Introduction to Statistical Modeling with SAS/STAT Software


Sweep Operator

The sweep operator (Goodnight 1979) is closely related to Gauss-Jordan elimination and the Forward Doolittle procedure. The fact that a sweep operation can produce a generalized inverse by in-place mapping with minimal storage and that its application invariably leads to some form of matrix inversion is important, but this observation does not do justice to the pervasive relevance of sweeping to statistical computing. In this section the sweep operator is discussed as a conceptual tool for further insight into linear model operations. Consider the nonnegative definite, symmetric, partitioned matrix

\[ \bA = \left[ \begin{array}{cc} \bA _{11} & \bA _{12} \cr \bA ^\prime _{12} & \bA _{22} \end{array}\right] \]

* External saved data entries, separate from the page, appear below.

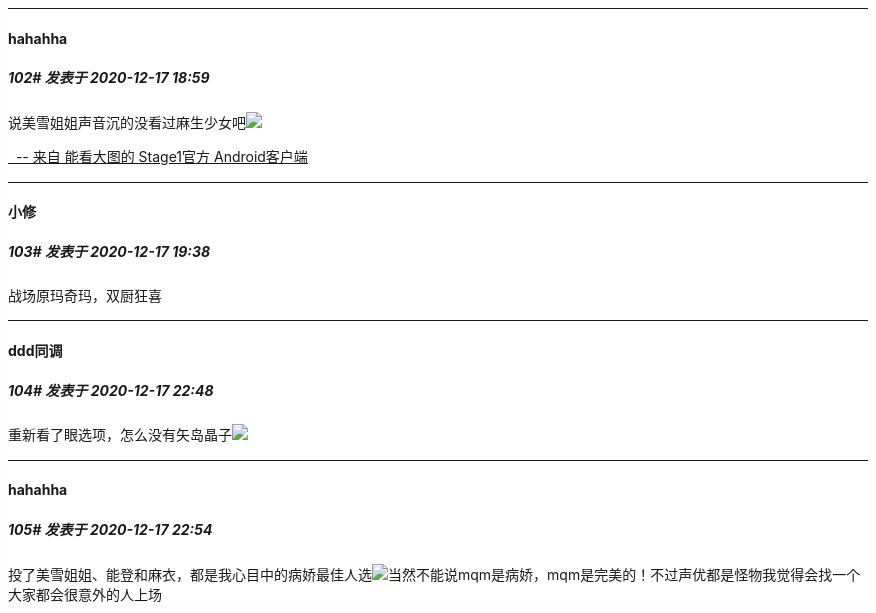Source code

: 


*****

####  hahahha  
##### 102#       发表于 2020-12-17 18:59




说美雪姐姐声音沉的没看过麻生少女吧<img src="https://static.saraba1st.com/image/smiley/face2017/067.png" referrerpolicy="no-referrer">

[  -- 来自 能看大图的 Stage1官方 Android客户端](https://www.coolapk.com/apk/140634)







*****

####  小修  
##### 103#       发表于 2020-12-17 19:38




战场原玛奇玛，双厨狂喜







*****

####  ddd同调  
##### 104#       发表于 2020-12-17 22:48




重新看了眼选项，怎么没有矢岛晶子<img src="https://static.saraba1st.com/image/smiley/face2017/004.gif" referrerpolicy="no-referrer">







*****

####  hahahha  
##### 105#       发表于 2020-12-17 22:54




投了美雪姐姐、能登和麻衣，都是我心目中的病娇最佳人选<img src="https://static.saraba1st.com/image/smiley/face2017/065.png" referrerpolicy="no-referrer">当然不能说mqm是病娇，mqm是完美的！不过声优都是怪物我觉得会找一个大家都会很意外的人上场






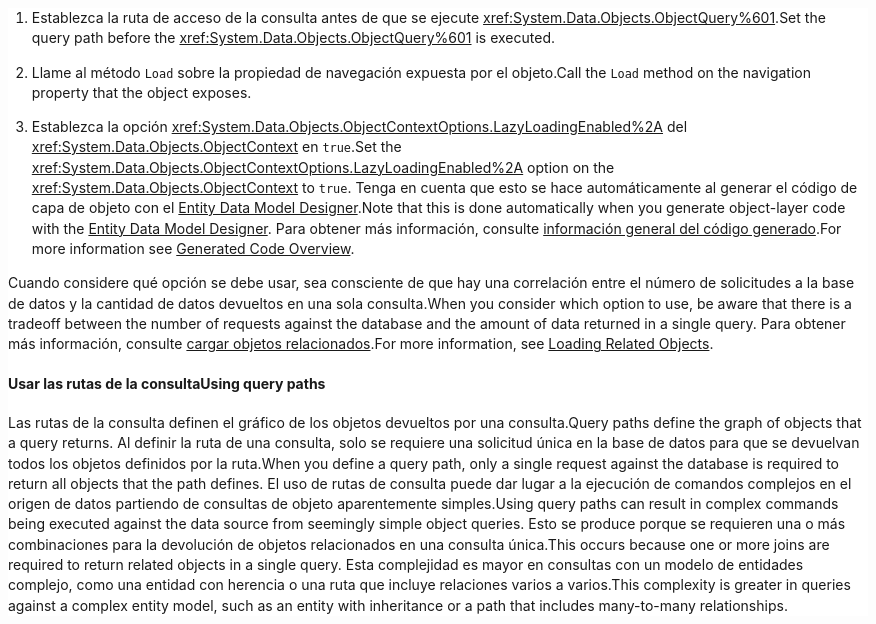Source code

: 1.  <span data-ttu-id="a88b5-210">Establezca la ruta de acceso de la consulta antes de que se ejecute <xref:System.Data.Objects.ObjectQuery%601>.</span><span class="sxs-lookup"><span data-stu-id="a88b5-210">Set the query path before the <xref:System.Data.Objects.ObjectQuery%601> is executed.</span></span>  
  
2.  <span data-ttu-id="a88b5-211">Llame al método `Load` sobre la propiedad de navegación expuesta por el objeto.</span><span class="sxs-lookup"><span data-stu-id="a88b5-211">Call the `Load` method on the navigation property that the object exposes.</span></span>  
  
3.  <span data-ttu-id="a88b5-212">Establezca la opción <xref:System.Data.Objects.ObjectContextOptions.LazyLoadingEnabled%2A> del <xref:System.Data.Objects.ObjectContext> en `true`.</span><span class="sxs-lookup"><span data-stu-id="a88b5-212">Set the <xref:System.Data.Objects.ObjectContextOptions.LazyLoadingEnabled%2A> option on the <xref:System.Data.Objects.ObjectContext> to `true`.</span></span> <span data-ttu-id="a88b5-213">Tenga en cuenta que esto se hace automáticamente al generar el código de capa de objeto con el [Entity Data Model Designer](http://msdn.microsoft.com/en-us/4ccd7ad6-b934-4f7c-82a0-cfd2d4a95faf).</span><span class="sxs-lookup"><span data-stu-id="a88b5-213">Note that this is done automatically when you generate object-layer code with the [Entity Data Model Designer](http://msdn.microsoft.com/en-us/4ccd7ad6-b934-4f7c-82a0-cfd2d4a95faf).</span></span> <span data-ttu-id="a88b5-214">Para obtener más información, consulte [información general del código generado](http://msdn.microsoft.com/en-us/6a88ea38-6a90-4107-bc33-531b79ce5b6a).</span><span class="sxs-lookup"><span data-stu-id="a88b5-214">For more information see [Generated Code Overview](http://msdn.microsoft.com/en-us/6a88ea38-6a90-4107-bc33-531b79ce5b6a).</span></span>  
  
 <span data-ttu-id="a88b5-215">Cuando considere qué opción se debe usar, sea consciente de que hay una correlación entre el número de solicitudes a la base de datos y la cantidad de datos devueltos en una sola consulta.</span><span class="sxs-lookup"><span data-stu-id="a88b5-215">When you consider which option to use, be aware that there is a tradeoff between the number of requests against the database and the amount of data returned in a single query.</span></span> <span data-ttu-id="a88b5-216">Para obtener más información, consulte [cargar objetos relacionados](http://msdn.microsoft.com/en-us/452347d2-7b3b-44cd-9001-231299a28cb1).</span><span class="sxs-lookup"><span data-stu-id="a88b5-216">For more information, see [Loading Related Objects](http://msdn.microsoft.com/en-us/452347d2-7b3b-44cd-9001-231299a28cb1).</span></span>  
  
#### <a name="using-query-paths"></a><span data-ttu-id="a88b5-217">Usar las rutas de la consulta</span><span class="sxs-lookup"><span data-stu-id="a88b5-217">Using query paths</span></span>  
 <span data-ttu-id="a88b5-218">Las rutas de la consulta definen el gráfico de los objetos devueltos por una consulta.</span><span class="sxs-lookup"><span data-stu-id="a88b5-218">Query paths define the graph of objects that a query returns.</span></span> <span data-ttu-id="a88b5-219">Al definir la ruta de una consulta, solo se requiere una solicitud única en la base de datos para que se devuelvan todos los objetos definidos por la ruta.</span><span class="sxs-lookup"><span data-stu-id="a88b5-219">When you define a query path, only a single request against the database is required to return all objects that the path defines.</span></span> <span data-ttu-id="a88b5-220">El uso de rutas de consulta puede dar lugar a la ejecución de comandos complejos en el origen de datos partiendo de consultas de objeto aparentemente simples.</span><span class="sxs-lookup"><span data-stu-id="a88b5-220">Using query paths can result in complex commands being executed against the data source from seemingly simple object queries.</span></span> <span data-ttu-id="a88b5-221">Esto se produce porque se requieren una o más combinaciones para la devolución de objetos relacionados en una consulta única.</span><span class="sxs-lookup"><span data-stu-id="a88b5-221">This occurs because one or more joins are required to return related objects in a single query.</span></span> <span data-ttu-id="a88b5-222">Esta complejidad es mayor en consultas con un modelo de entidades complejo, como una entidad con herencia o una ruta que incluye relaciones varios a varios.</span><span class="sxs-lookup"><span data-stu-id="a88b5-222">This complexity is greater in queries against a complex entity model, such as an entity with inheritance or a path that includes many-to-many relationships.</span></span>  
  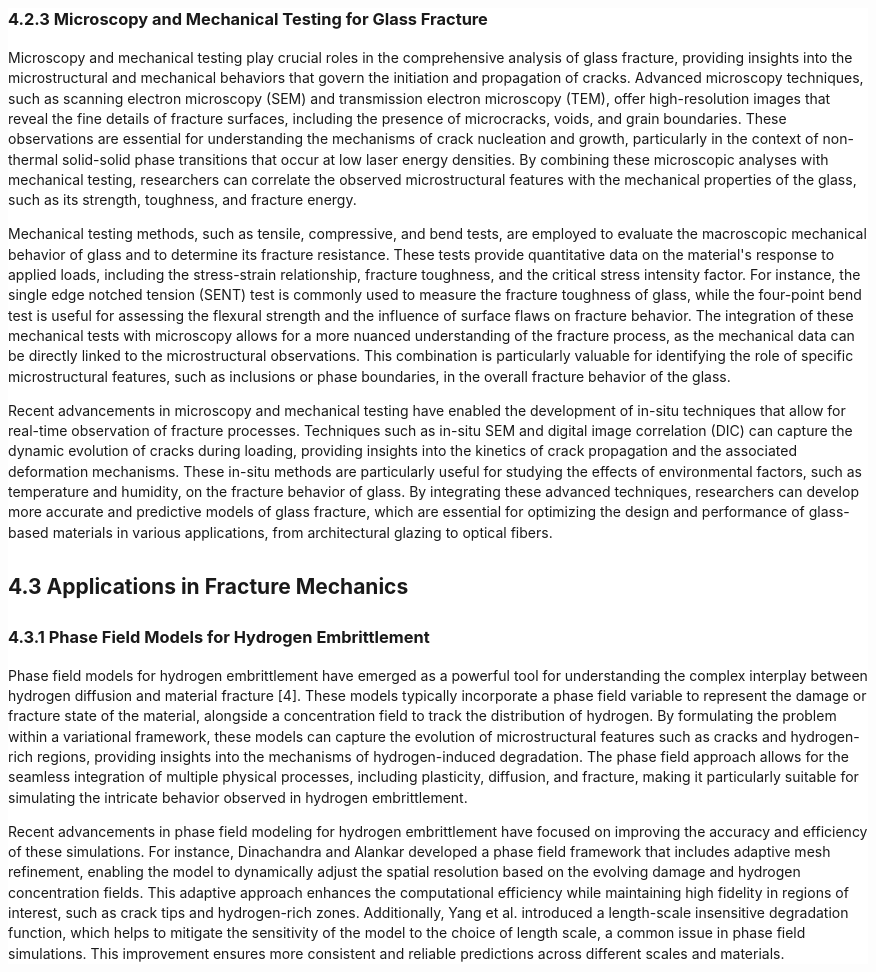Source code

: ### 4.2.3 Microscopy and Mechanical Testing for Glass Fracture
Microscopy and mechanical testing play crucial roles in the comprehensive analysis of glass fracture, providing insights into the microstructural and mechanical behaviors that govern the initiation and propagation of cracks. Advanced microscopy techniques, such as scanning electron microscopy (SEM) and transmission electron microscopy (TEM), offer high-resolution images that reveal the fine details of fracture surfaces, including the presence of microcracks, voids, and grain boundaries. These observations are essential for understanding the mechanisms of crack nucleation and growth, particularly in the context of non-thermal solid-solid phase transitions that occur at low laser energy densities. By combining these microscopic analyses with mechanical testing, researchers can correlate the observed microstructural features with the mechanical properties of the glass, such as its strength, toughness, and fracture energy.

Mechanical testing methods, such as tensile, compressive, and bend tests, are employed to evaluate the macroscopic mechanical behavior of glass and to determine its fracture resistance. These tests provide quantitative data on the material's response to applied loads, including the stress-strain relationship, fracture toughness, and the critical stress intensity factor. For instance, the single edge notched tension (SENT) test is commonly used to measure the fracture toughness of glass, while the four-point bend test is useful for assessing the flexural strength and the influence of surface flaws on fracture behavior. The integration of these mechanical tests with microscopy allows for a more nuanced understanding of the fracture process, as the mechanical data can be directly linked to the microstructural observations. This combination is particularly valuable for identifying the role of specific microstructural features, such as inclusions or phase boundaries, in the overall fracture behavior of the glass.

Recent advancements in microscopy and mechanical testing have enabled the development of in-situ techniques that allow for real-time observation of fracture processes. Techniques such as in-situ SEM and digital image correlation (DIC) can capture the dynamic evolution of cracks during loading, providing insights into the kinetics of crack propagation and the associated deformation mechanisms. These in-situ methods are particularly useful for studying the effects of environmental factors, such as temperature and humidity, on the fracture behavior of glass. By integrating these advanced techniques, researchers can develop more accurate and predictive models of glass fracture, which are essential for optimizing the design and performance of glass-based materials in various applications, from architectural glazing to optical fibers.

## 4.3 Applications in Fracture Mechanics

### 4.3.1 Phase Field Models for Hydrogen Embrittlement
Phase field models for hydrogen embrittlement have emerged as a powerful tool for understanding the complex interplay between hydrogen diffusion and material fracture [4]. These models typically incorporate a phase field variable to represent the damage or fracture state of the material, alongside a concentration field to track the distribution of hydrogen. By formulating the problem within a variational framework, these models can capture the evolution of microstructural features such as cracks and hydrogen-rich regions, providing insights into the mechanisms of hydrogen-induced degradation. The phase field approach allows for the seamless integration of multiple physical processes, including plasticity, diffusion, and fracture, making it particularly suitable for simulating the intricate behavior observed in hydrogen embrittlement.

Recent advancements in phase field modeling for hydrogen embrittlement have focused on improving the accuracy and efficiency of these simulations. For instance, Dinachandra and Alankar developed a phase field framework that includes adaptive mesh refinement, enabling the model to dynamically adjust the spatial resolution based on the evolving damage and hydrogen concentration fields. This adaptive approach enhances the computational efficiency while maintaining high fidelity in regions of interest, such as crack tips and hydrogen-rich zones. Additionally, Yang et al. introduced a length-scale insensitive degradation function, which helps to mitigate the sensitivity of the model to the choice of length scale, a common issue in phase field simulations. This improvement ensures more consistent and reliable predictions across different scales and materials.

Sweeping a matrix consists of performing a series of row operations akin to Gauss-Jordan elimination. Basic row operations are the multiplication of a row by a constant and the addition of a multiple of one row to another. The sweep operator restricts row operations to pivots on the diagonal elements of a matrix; further details about the elementary operations can be found in Goodnight (1979). The process of sweeping the matrix $\bA $ on its leading partition is denoted as $\mr{Sweep}(\bA ,\bA _{11})$ and leads to

\[ \mr{Sweep}(\bA ,\bA _{11}) = \left[\begin{array}{cc} \bA _{11}^{-} & \bA _{11}^{-}\bA _{12} \cr -\bA _{12}’\bA _{11}^{-} & \bA _{22}-\bA _{12}^\prime \bA _{11}^{-}\bA _{12} \end{array}\right] \]

If the kth row and column are set to zero when the pivot is zero (or in practice, less than some singularity tolerance), the generalized inverse in the leading position of the swept matrix is a reflexive, $g_2$-inverse. Suppose that the crossproduct matrix of the linear model is augmented with a "Y-border" as follows:

\[ \bC = \left[\begin{array}{cc} \bX ’\bX & \bX ’\bY \cr \bY ’\bX & \bY ’\bY \end{array}\right] \]

Then the result of sweeping on the rows of $\bX $ is

\begin{align*} \mr{Sweep}(\bC ,\bX ) =& \left[\begin{array}{cc} \left(\bX ’\bX \right)^{-} & \left(\bX ’\bX \right)^{-}\bX ’\bY \cr -\bY ’\bX \left(\bX ’\bX \right)^{-} & \bY ’\bY - \bY ’\bX \left(\bX ’\bX \right)^{-}\bX ’\bY \end{array}\right] \\[0.1in] =& \left[\begin{array}{cc} \left(\bX ’\bX \right)^{-} & \widehat{\bbeta } \cr -\widehat{\bbeta } & \bY ’\bM \bY \end{array}\right] = \left[\begin{array}{cc} \left(\bX ’\bX \right)^{-} & \widehat{\bbeta } \cr -\widehat{\bbeta } & \mr{SSR} \end{array}\right] \end{align*}

The "Y-border" has been transformed into the least squares solution and the residual sum of squares.

Partial sweeps are common in model selection. Suppose that the $\bX $ matrix is partitioned as $[\bX _1 \, \,  \bX _2]$, and consider the augmented crossproduct matrix

\[ \bC = \left[ \begin{array}{ccc} \bX _1’\bX _1 & \bX _1’\bX _2 & \bX _1’\bY \cr \bX _2’\bX _1 & \bX _2’\bX _2 & \bX _2’\bY \cr \bY ’ \bX _1 & \bY ’ \bX _2 & \bY ’\bY \end{array}\right] \]

Sweeping on the $\bX _1$ partition yields

\[ \mr{Sweep}(\bC ,\bX _1) = \left[ \begin{array}{ccc} \left(\bX _1’\bX _1\right)^{-} & \left(\bX _1’\bX _1\right)^{-}\bX _1’\bX _2 & \left(\bX _1’\bX _1\right)^{-}\bX _1’\bY \cr -\bX _2’\bX _1\left(\bX _1’\bX _1\right)^{-} & \bX _2’\bM _1\bX _2 & \bX _2’\bM _1\bY \cr -\bY ’\bX _1 \left(\bX _1’\bX _1\right)^{-} & -\bY ’\bM _1\bX _2 & \bY ’\bM _1\bY \end{array}\right] \]

where $\bM _1 = \bI - \bX _1\left(\bX _1’\bX _1\right)^{-}\bX _1’$. The entries in the first row of this partition are the generalized inverse of $\bX ’\bX $, the coefficients for regressing $\bX _2$ on $\bX _1$, and the coefficients for regressing $\bY $ on $\bX _1$. The diagonal entries $\bX _2’\bM _1\bX _2$ and $\bY ’\bM _1\bY $ are the sum of squares and crossproduct matrices for regressing $\bX _2$ on $\bX _1$ and for regressing $\bY $ on $\bX _1$, respectively. As you continue to sweep the matrix, the last cell in the partition contains the residual sum of square of a model in which $\bY $ is regressed on all columns swept up to that point.

The sweep operator is not only useful to conceptualize the computation of least squares solutions, Type I and Type II sums of squares, and generalized inverses. It can also be used to obtain other statistical information. For example, adding the logarithms of the pivots of the rows that are swept yields the log determinant of the matrix.